- Developer: Steel Balalaika Studio
- Publisher: Slitherine Software
- Director: Félix Habert
- Producer: Nikita Hiletin
- Composers: Evgeny Shchukin; Aleksander Tochilkin;
- Engine: Unity
- Platform: Windows
- Release: 19 June 2025
- Genres: Real Time, Strategic, Tactical
- Modes: Single-Player & Multiplayer

= Broken Arrow (video game) =

Real Time Strategy Video Game

Broken Arrow is a large-scale real-time modern warfare tactics game developed by Steel Balalaika and published by Slitherine. The game features American and Russian factions with a unique army building system and deep units customisation tool. The game was initially announced in 2019, during a crowdfunding campaign on the Russian crowdfunding platform Boomstarter.

Broken Arrow was released for Windows on 19 June 2025 on Steam and VK Play. Support for Linux via Proton was added in later updates. The game received mixed to positive reviews; critics praised detailed unit customisation and tactical complexity, and criticised technical issues such as a lack of mid-mission saves in the singleplayer mode, as well as the large presence of cheaters in multiplayer.

== Gameplay ==
Players are initially given default decks (Armies/Battlegroups) to use. Each faction is uniquely resourced to a certain specialization. Each faction has upwards of 200+ different units.

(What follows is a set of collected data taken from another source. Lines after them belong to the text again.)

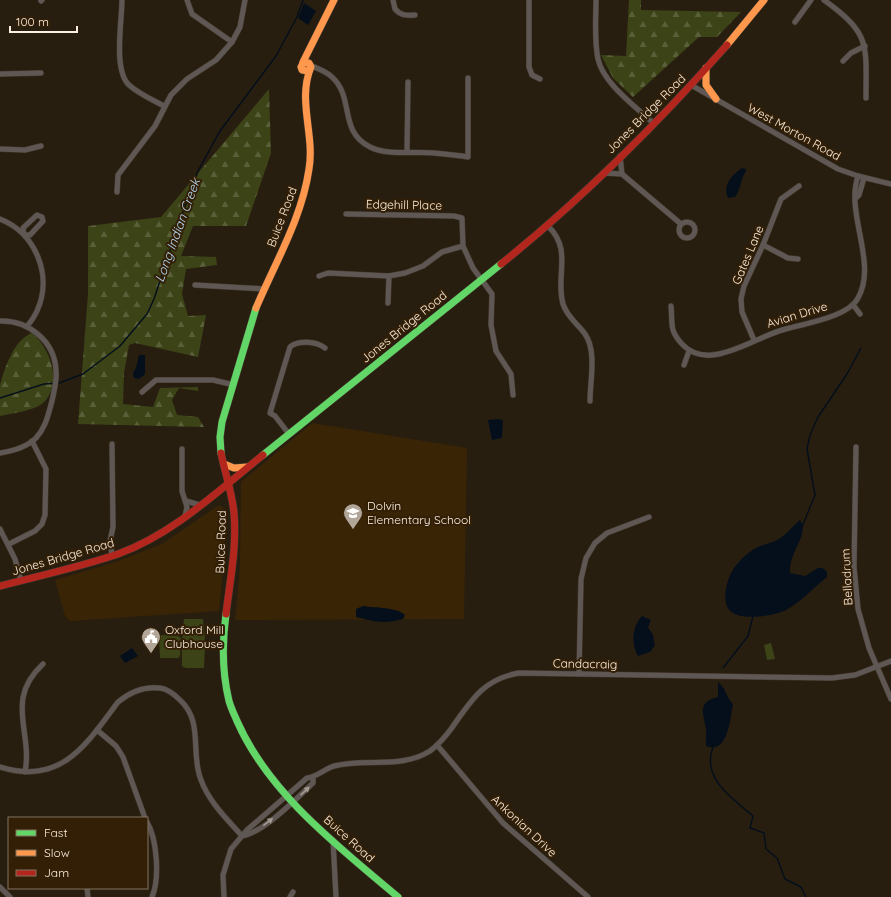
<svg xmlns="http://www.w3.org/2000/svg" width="891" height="897" viewBox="0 0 891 897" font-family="Quicksand,sans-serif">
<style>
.built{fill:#3a2406}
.forest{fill:url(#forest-firs)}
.pitch{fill:#3c4417}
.water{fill:#040f1b}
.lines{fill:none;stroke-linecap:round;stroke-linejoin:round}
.stream{stroke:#040f1b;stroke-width:1.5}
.street-casing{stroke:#443a2f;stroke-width:6}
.fast-casing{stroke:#443a2f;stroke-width:8}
.slow-casing{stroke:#443a2f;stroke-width:8}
.jam-casing{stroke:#443a2f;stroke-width:8}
.street{stroke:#5e5753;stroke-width:5}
.fast{stroke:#63d668;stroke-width:7}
.slow{stroke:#ff974d;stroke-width:7}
.jam{stroke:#b3261e;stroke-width:7}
.oneway{fill:#a69b93}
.labels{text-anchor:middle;stroke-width:4;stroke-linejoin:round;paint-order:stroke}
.street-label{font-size:12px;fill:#fdefe1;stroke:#321f06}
.poi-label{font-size:12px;fill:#fdefe1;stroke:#321f06;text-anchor:start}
.water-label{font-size:13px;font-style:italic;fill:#b5dbf6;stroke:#321f06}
</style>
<defs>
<pattern id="forest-firs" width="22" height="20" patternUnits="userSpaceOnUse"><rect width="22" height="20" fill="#3c4417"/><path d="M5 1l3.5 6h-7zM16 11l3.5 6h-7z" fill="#595f38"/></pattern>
</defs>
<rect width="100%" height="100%" fill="#281e10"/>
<g class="built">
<polygon points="312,423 467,448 464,619 235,620 240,569 241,482"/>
<polygon points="219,505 225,509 224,561 219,611 70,621 65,616 55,580 115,562 162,544"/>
</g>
<g class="forest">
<polygon points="629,0 641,0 641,10 741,12 717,37 699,37 633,97 613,78 601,55 626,56"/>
<polygon points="269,89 271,153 246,226 193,226 181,256 216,257 217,265 186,269 182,294 188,316 206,315 198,357 135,343 129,345 124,373 123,404 153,407 160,388 198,387 198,391 179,388 172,400 177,415 198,417 204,427 78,424 88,294 88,226 161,217"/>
<path d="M 32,333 C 49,347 62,380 46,400 C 37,411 13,413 0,416 C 0,406 0,394 0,385 C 5,367 14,340 32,333 Z"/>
</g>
<g class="pitch">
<polygon points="184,619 203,619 205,639 203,641 184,642 182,639"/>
<polygon points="161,635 178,636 181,638 180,656 178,658 160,658 159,638"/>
<polygon points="771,643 775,659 767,660 764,645"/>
<polygon points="184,644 205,645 204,668 186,668 182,666 182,646"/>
</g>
<g class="water">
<polygon points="304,3 316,11 308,25 298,18"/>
<path d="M 742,168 L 746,169 L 746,171 C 740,180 741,189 735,197 L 728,198 C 722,185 732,175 742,168 Z"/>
<polygon points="139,355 145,355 145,374 139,379 134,378 133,373 136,368"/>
<polygon points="498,419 503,420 502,438 492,440 488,420"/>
<path d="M 800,520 C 810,535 788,552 790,573 L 805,576 L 818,568 L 823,568 L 827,572 L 827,577 C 813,588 800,603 784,611 C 772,616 744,620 733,613 C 719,605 727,578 734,568 C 740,560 750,550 760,546 C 765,544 772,543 777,540 C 787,535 792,526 800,520 Z"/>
<path d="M 363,606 C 376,608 397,607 405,615 L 403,619 C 385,624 375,622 356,617 L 356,609 Z"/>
<path d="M 642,616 L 651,620 L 648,627 L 653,635 L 655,645 L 650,652 L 638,656 C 631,644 632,626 642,616 Z"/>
<polygon points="132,648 138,656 125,663 120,656"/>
<path d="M 718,682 C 726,688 726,697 733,704 C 730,719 728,755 706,746 C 705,741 707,735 706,730 C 704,714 696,702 718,697 Z"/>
</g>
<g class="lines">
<g class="stream">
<polyline points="0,398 44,384 59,383 83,374 120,346 147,314 154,299 180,220 198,171 220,131 276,56 297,17 303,0"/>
<polyline points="802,527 815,495 807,449 810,435 818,417 847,374 861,348"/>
<polyline points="723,668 748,636 753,616"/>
<path d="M 713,747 C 701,778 732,798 753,816 L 750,828 L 764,833 L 766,849 L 777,858 L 785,879 L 801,887 L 806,897"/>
</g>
<defs>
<g id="street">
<path d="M 122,0 C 122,21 113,70 129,85 C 139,94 153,100 164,106"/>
<polyline points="187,0 192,14 232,42"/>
<path d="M 393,0 L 395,9 C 400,15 406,16 415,15"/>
<polyline points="529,0 529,67 532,75 540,79"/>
<path d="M 596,0 C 596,19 594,40 598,59 C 603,83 635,106 653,123"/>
<path d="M 824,0 C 871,34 866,44 866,98"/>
<polyline points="41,1 42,0"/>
<polyline points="795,22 811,0"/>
<polyline points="843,61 851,53 865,46"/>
<path d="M 310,65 C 318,69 326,71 332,77 C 355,98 338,131 370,147 C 388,156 414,151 434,153 C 445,154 457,155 468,157 L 468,78"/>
<polyline points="0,74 41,73"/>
<polyline points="691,85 838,169 858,176 891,184"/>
<polyline points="0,149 25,150 41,146"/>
<polyline points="407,152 408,82"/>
<polyline points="603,173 622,174 620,156"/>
<polyline points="622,174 681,224"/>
<polyline points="117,192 118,175 155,126 171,95 187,79 216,60 232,42 240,27 245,0"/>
<polyline points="856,198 859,195 864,178"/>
<polyline points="346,214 454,216 462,218 463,246 473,268 492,294 491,325 496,351 511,374 513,395"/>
<polygon points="37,215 42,217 43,221 30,235 24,235 23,228"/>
<path d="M 0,219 C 36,233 53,276 37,311 C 34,317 31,322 27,326"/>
<circle cx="687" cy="230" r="8"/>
<path d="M 548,226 C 573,250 555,276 563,304 C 567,317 578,324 585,334 C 597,351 590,381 590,401"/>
<polyline points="763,245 788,258 798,259"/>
<polyline points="319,276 328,273 389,276 405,273 423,266 442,252 463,246"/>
<polyline points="195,285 265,289"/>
<polyline points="388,303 389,276"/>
<path d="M 671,306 C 672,314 671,323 673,330 C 675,336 679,341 683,345 C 708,371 751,340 779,331 C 800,324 848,318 858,298 C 878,263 845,214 858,176"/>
<polyline points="854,306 860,314"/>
<path d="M 0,321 C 28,320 55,341 56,371 C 57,381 54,391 52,401 C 48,415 46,427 36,438 C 27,447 13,451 0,453"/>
<polyline points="754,340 742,312 741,299 744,286 763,245 781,199 799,186"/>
<polyline points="684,365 689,351"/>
<polyline points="142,392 156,380 213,380 234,385"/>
<path d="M 289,434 L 275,416 L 270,413 L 290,347 C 298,340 316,341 325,348"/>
<polyline points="112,444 113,527 110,541 112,555"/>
<polyline points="856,447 854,567 858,609 869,648 891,699"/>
<polyline points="182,449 182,491 187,507 185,516"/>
<polyline points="186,501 200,505"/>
<polyline points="0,529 15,559 21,581"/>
<polyline points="9,544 35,531 42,524 45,515 46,469 32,441"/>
<polyline points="579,674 581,579 586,558 595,543 607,533 649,517"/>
<polyline points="97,730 116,746 123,757 145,818"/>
<polyline points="437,745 503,823 588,897"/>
<path d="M 0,767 C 61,786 86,745 118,702 C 130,692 143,686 160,688 C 168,689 174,694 180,700 C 204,722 190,753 201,780 C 209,802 227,819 242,836"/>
<path d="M 25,772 C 33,731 4,700 43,664"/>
<path d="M 147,822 C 157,839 160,878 152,897"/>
<path d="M 242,836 C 263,833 297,798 313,783 L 313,777"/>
<polyline points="333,840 336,897"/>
<polyline points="0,887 10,897"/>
<polyline points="87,888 88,897"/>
<path d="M 224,897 L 223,875 L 231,849 L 247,830 L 307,778 C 317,777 324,769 334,766 C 365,758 402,769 430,751 C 438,745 445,737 451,729 C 471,701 483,679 519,673 L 832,678 L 855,675 L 891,661"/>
<polyline points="290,897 293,892"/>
</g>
<g id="fast">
<polyline points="221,453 220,437 222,422 256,308"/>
<polyline points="263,455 501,264"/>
<path d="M 226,614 C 222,643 222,672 229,701 C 231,708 234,714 237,721 C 269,794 339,847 398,897"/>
</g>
<g id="slow">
<polyline points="727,45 764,0"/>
<polyline points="303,62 334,0"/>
<polyline points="706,68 706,85 716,99"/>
<path d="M 256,308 C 275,263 302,218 309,169 C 315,135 297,100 311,67 L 309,63 L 303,63 L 301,67 L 302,70 L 308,71"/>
<polyline points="224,464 234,468 247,467"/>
</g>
<g id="jam">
<path d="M 501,264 C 582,199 658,123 727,45"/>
<path d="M 221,453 C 225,473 232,492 234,513 C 237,547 230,580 226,614"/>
<path d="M 0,586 C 38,576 80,567 118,554 C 173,534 218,491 263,455"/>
</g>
</defs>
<use href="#street" class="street-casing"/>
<use href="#fast" class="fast-casing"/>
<use href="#slow" class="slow-casing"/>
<use href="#jam" class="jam-casing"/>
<use href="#street" class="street"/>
<use href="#fast" class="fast"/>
<use href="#slow" class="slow"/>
<use href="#jam" class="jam"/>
</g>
<defs><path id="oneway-solid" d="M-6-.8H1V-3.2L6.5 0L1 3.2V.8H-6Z"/></defs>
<g class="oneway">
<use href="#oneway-solid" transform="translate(305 791) rotate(-43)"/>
<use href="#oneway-solid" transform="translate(268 822) rotate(-38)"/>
</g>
<defs>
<symbol id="school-pin" viewBox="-11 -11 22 30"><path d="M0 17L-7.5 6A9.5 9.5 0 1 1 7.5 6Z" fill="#b2a698" stroke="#321f06"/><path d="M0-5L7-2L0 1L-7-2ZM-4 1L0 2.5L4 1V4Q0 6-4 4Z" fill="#fff"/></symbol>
<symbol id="civic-pin" viewBox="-11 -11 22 30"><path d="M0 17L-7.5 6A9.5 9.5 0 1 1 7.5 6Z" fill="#b2a698" stroke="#321f06"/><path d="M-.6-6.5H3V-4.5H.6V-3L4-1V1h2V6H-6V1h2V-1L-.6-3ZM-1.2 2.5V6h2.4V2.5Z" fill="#fff"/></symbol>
</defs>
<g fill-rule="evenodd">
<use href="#school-pin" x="342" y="502" width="22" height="30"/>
<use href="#civic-pin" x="140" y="626" width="22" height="30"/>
</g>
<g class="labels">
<g class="street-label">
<text transform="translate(646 114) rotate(-45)" y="4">Jones Bridge Road</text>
<text transform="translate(794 132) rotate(29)" y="4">West Morton Road</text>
<text transform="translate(404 205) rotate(1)" y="4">Edgehill Place</text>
<text transform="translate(282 217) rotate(-69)" y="4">Buice Road</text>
<text transform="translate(748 255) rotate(-67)" y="4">Gates Lane</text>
<text transform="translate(797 315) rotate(-17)" y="4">Avian Drive</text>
<text transform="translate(404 327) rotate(-39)" y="4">Jones Bridge Road</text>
<text transform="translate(221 542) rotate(-88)" y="4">Buice Road</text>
<text transform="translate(63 557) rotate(-16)" y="4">Jones Bridge Road</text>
<text transform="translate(847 577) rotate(-93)" y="4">Belladrum</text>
<text transform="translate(585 664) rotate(1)" y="4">Candacraig</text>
<text transform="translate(524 826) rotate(43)" y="4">Ankonian Drive</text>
<text transform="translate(349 839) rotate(42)" y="4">Buice Road</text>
</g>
<g class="poi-label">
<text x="367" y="510">Dolvin<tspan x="367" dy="14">Elementary School</tspan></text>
<text x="165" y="634">Oxford Mill<tspan x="165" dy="14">Clubhouse</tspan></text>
</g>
<g class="water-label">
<text transform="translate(177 230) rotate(-70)" y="5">Long Indian Creek</text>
</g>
</g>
<rect x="8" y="817" width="140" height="72" fill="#321f06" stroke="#83725e"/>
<rect x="16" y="830" width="20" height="6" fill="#63d668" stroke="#83725e"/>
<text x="44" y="837" font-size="12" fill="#fdefe1">Fast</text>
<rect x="16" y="850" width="20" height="6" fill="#ff974d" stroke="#83725e"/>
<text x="44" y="857" font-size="12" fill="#fdefe1">Slow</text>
<rect x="16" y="870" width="20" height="6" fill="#b3261e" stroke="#83725e"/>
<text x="44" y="877" font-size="12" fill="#fdefe1">Jam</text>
<path d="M10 26v6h67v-6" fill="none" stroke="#fdefe1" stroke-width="2"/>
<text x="16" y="26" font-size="12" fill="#fdefe1" stroke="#321f06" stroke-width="3" paint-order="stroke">100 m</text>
</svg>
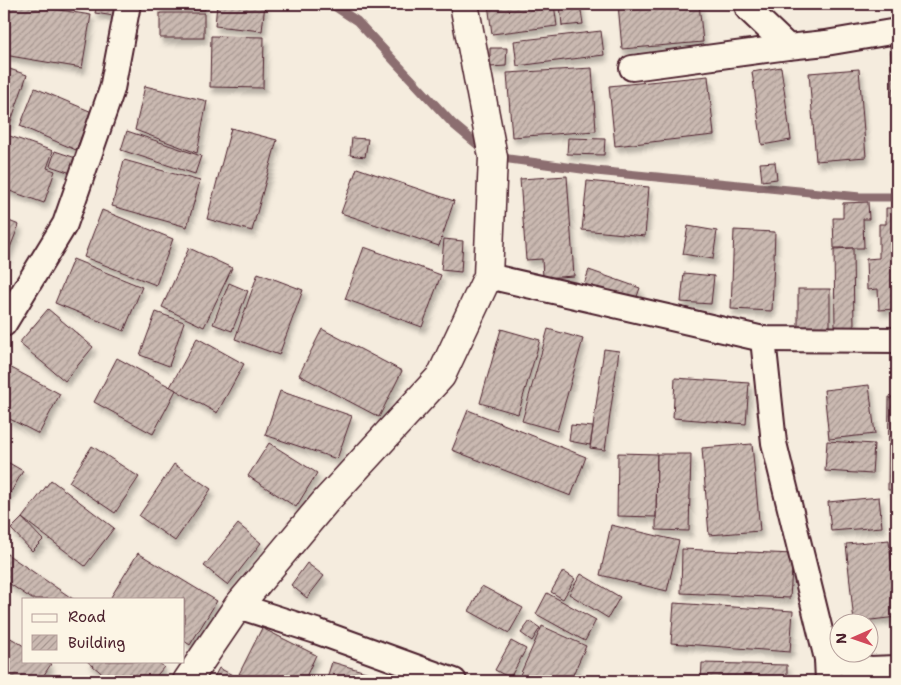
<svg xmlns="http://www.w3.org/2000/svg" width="901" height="685" viewBox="0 0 901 685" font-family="'Shantell Sans',sans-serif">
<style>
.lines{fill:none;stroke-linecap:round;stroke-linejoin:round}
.stream{stroke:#8c6e70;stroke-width:9}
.building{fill:url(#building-hatch);stroke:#4a1f2b;filter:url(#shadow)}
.minor-casing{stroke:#4a1f2b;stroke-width:28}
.tertiary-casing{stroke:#4a1f2b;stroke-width:31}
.minor{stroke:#fcf5e5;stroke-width:24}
.tertiary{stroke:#fcf5e5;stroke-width:28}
</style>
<defs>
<pattern id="building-hatch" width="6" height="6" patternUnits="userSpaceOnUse" patternTransform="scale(1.25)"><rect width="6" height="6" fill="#cab9b1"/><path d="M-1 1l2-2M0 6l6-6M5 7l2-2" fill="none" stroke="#a69690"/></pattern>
<filter id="shadow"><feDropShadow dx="3" dy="5.5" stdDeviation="2.5" flood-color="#0004"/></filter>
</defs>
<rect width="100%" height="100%" fill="#f5ecde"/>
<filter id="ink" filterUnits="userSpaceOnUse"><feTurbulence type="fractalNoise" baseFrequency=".02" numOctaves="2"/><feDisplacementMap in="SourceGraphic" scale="10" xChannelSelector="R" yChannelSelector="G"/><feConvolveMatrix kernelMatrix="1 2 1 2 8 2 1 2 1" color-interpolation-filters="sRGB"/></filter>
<g filter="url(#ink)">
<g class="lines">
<g class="stream">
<polyline points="331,4 357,21 453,124 484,150"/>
<polyline points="495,157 596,171 860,197 897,197"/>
</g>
</g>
<g class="building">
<polygon points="4,4 23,4 91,15 82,68 4,55"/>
<polygon points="97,4 117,4 114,16 95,13"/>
<polygon points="158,4 205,4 205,10 158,9"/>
<polygon points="217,4 265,4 262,31 215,26"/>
<polygon points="488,4 554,4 557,26 492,34"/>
<polygon points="560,4 580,4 583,24 562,26"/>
<polygon points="618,4 699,4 703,42 622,49"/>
<rect x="160" y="13" width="44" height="25"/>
<polygon points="601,31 604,55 517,66 514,41"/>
<polygon points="211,36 264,37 263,88 210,87"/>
<polygon points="890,42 897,42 897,68 891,68"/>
<polygon points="490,48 507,48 506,66 490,67"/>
<polygon points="4,67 27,75 9,127 4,125"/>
<polygon points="781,67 791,140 762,145 752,72"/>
<polygon points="592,68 596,131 512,137 507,73"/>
<polygon points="859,69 866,157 816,161 809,73"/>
<polygon points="892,72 897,72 897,97 893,97"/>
<polygon points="708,76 714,135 615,146 609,86"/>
<polygon points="145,86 207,101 197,153 135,130"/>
<polygon points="35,88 92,112 76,150 20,126"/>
<polygon points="231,128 277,140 252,231 207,219"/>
<polygon points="127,131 201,156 195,174 121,150"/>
<polygon points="4,134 53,151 47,168 55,171 44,203 4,189"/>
<polygon points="352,138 368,139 365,157 350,155"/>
<polygon points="568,138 605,139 604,155 567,154"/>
<polygon points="55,151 76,158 71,173 50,166"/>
<polygon points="124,160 200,181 187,227 112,206"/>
<polygon points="775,162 777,179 762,181 760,163"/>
<polygon points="357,168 454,201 439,246 341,213"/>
<polygon points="567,176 574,276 543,278 542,259 526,260 520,179"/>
<polygon points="587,181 649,187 645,236 582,230"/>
<polygon points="868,202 869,219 863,219 864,248 834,248 833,218 843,218 843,203"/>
<polygon points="886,208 897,208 897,309 879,310 878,289 867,290 866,259 879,258 879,224 886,224"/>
<polygon points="102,210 173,239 156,285 84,257"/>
<polygon points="4,219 19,225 4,263"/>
<polygon points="688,226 717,231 713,259 683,254"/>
<polygon points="734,230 775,232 772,311 731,309"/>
<polygon points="444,239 463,241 461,272 441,270"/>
<polygon points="364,247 441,275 422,327 345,299"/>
<polygon points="189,248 232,268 204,327 162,307"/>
<polygon points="853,248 854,329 835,330 834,249"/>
<polygon points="73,259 142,287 124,331 55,303"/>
<polygon points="589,270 640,288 634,305 583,287"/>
<polygon points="258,273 303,290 279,355 235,339"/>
<polygon points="684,273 714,276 711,304 681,302"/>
<polygon points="229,283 248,291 232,331 213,324"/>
<rect x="798" y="289" width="32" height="40"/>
<polygon points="48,309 93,347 65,381 19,343"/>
<polygon points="156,312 184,322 169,366 140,355"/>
<polygon points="322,329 402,371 379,417 299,375"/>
<polygon points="501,329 540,340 518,414 480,403"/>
<polygon points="548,329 583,339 557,431 522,421"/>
<polygon points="197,338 244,364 217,413 170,387"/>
<polygon points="604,349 619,351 605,450 590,448"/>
<polygon points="117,358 176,390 153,434 94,402"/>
<polygon points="4,364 60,394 39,434 4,416"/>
<polygon points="675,378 749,383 746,424 673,418"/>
<polygon points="869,385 875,434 829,439 824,390"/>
<polygon points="280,391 352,416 337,459 265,435"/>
<polygon points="889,397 897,397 897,490 888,490"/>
<polygon points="468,410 586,457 571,496 452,450"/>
<polygon points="571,425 593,427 590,445 569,441"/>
<polygon points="827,441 874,444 872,474 825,471"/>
<polygon points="269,443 317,473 296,507 248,476"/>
<polygon points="752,444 760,531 709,535 702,448"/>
<polygon points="92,446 139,477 115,513 69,482"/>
<polygon points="618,453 657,454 656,517 617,516"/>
<polygon points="657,454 691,454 689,531 656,530"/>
<polygon points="4,460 23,471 4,504"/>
<polygon points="174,464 211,489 175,541 139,516"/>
<polygon points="51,480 114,528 85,566 22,518"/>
<polygon points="879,497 882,527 831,531 828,502"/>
<polygon points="22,518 43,540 32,551 11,529"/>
<polygon points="238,524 261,543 228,585 204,566"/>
<polygon points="611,525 679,541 667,591 600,575"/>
<polygon points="889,540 897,617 854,622 846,544"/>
<polygon points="682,549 793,554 790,598 681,593"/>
<polygon points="4,552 73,599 32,599 4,580"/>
<polygon points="138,553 217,601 190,645 184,641 184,599 115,599 111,597"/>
<polygon points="307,563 324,576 307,598 291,585"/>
<polygon points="563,571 575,579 563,599 551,592"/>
<polygon points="581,574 620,597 608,618 569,594"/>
<polygon points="482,586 523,608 509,633 469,611"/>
<polygon points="547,593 596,620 585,641 536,614"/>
<polygon points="674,603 793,611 790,652 671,643"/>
<polygon points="530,621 540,628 532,641 521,633"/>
<polygon points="542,626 586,646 570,681 529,681 519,677"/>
<polygon points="262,628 316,655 304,681 254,681 239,674"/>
<polygon points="4,634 24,646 24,661 47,661 51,664 40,681 4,681"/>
<polygon points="511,641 526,649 510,678 495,670"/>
<polygon points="87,661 157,661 164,667 152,681 111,681"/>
<polygon points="332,662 376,675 374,681 326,681"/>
<polygon points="702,663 787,665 787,681 701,681"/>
<polygon points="219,668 244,681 212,681"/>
</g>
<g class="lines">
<defs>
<g id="minor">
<polyline points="747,4 748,9 788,47"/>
<polyline points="632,68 788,47 826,43 897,31"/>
<polyline points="488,276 763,339 897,340"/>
<polyline points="4,324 65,224 112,89 128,4"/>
<polyline points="763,339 774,443 827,659 828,681"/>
<polyline points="238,606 316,631 454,681"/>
<polyline points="827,659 870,669 897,668"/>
</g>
<polyline id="tertiary" points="187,681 238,606 325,502 441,376 488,276 493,157 464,4"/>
</defs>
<use href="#minor" class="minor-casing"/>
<use href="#tertiary" class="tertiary-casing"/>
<use href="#minor" class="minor"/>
<use href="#tertiary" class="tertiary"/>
</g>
</g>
<rect width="901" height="685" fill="none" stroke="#fcf5e5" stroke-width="20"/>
<rect x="10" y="10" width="881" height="665" fill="none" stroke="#4a1f2b" stroke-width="2" filter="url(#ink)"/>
<rect x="22" y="598" width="162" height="65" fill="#fcf5e5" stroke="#b59f9b"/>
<rect x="32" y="614" width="25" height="8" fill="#fcf5e5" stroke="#b59f9b"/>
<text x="68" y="622" font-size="15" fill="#4a1f2b">Road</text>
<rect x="32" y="635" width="25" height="15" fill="url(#building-hatch)" stroke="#b59f9b"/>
<text x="68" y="648" font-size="15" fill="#4a1f2b">Building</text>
<g transform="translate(854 638) rotate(268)"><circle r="24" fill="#fcf5e5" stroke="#b59f9b"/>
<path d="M0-4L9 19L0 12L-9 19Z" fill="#d1495b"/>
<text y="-8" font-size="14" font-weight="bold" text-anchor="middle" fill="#4a1f2b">N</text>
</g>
</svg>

An essential part of gameplay is resource management. During gameplay, points can be earned by eliminating enemy units, recycling existing units (sending units back to base) and by staying in the game over time. Each unit is assigned a point/monetary value, which the player can spend and recycle. As players begin to understand the mechanics of the game, they are able to directly customize and manipulate actions of individual units. When customizing/upgrading, units become more expensive and resource dependent.

=== Factions ===
Russia - Russian units are based on Airborne Forces (VDV), Motostrelki (Mechanized Infantry), Morskaya Pekhota (Naval Infantry), Spetsnaz and other Russian military units.

United States - U.S. units are based on United States Marine Corps Marine air–ground task force, U.S. Army's Armored, Airborne and Stryker Brigade Combat Teams and US Special Operations Forces.

=== Army Building ===
Players build/customize an army that fits their playing style. They can do this in a few ways: customizing/modifying individual units and/or by customizing their army around a specialization (airborne, armor, marines, etc).

==== Unit Types ====
Source:
- Infantry - Infantry can garrison buildings to gain stealth and protection.
- Reconnaissance - Specialized in the task of spotting and marking the enemy position.
- Vehicles - Armoured vehicles (tanks & IFVs), ATGM carriers and fire support vehicles.
- Support - Artillery and anti-aircraft vehicles that provide long-range support and logistics vehicles carrying ammunition, medical supplies that can repair units.
- Helicopters - Includes attack helicopters for hit and run tactics using a large variety of rockets, guns and missiles. They can also transport infantry and lift vehicles and supplies across the battlefield.
- Airplanes (Air Support)- Used to intercept enemy aircraft or support your troops on the ground with bombs, rockets and cruise missiles. Cargo planes can also airdrop infantry, vehicles and supplies.

== Development ==

Developer Steel Balalaika is based in Russia. A multiplayer beta was released in early 2024 to over 250,000 users. Steel Balalaika Studios is also developing a new type of scenario editor that allows users to create scenarios with cutscenes and dialogue without the need to write code.

== Release ==
The initial release date was in 2024, but Steel Balalaika Studios pushed back the date to June 19, 2025. In the months before the release, the studio announced an advanced copy release named the Vanguard Edition, which contained the soundtrack, digital wallpapers, and exclusive skins for a range of different units, with early access on Monday June 16.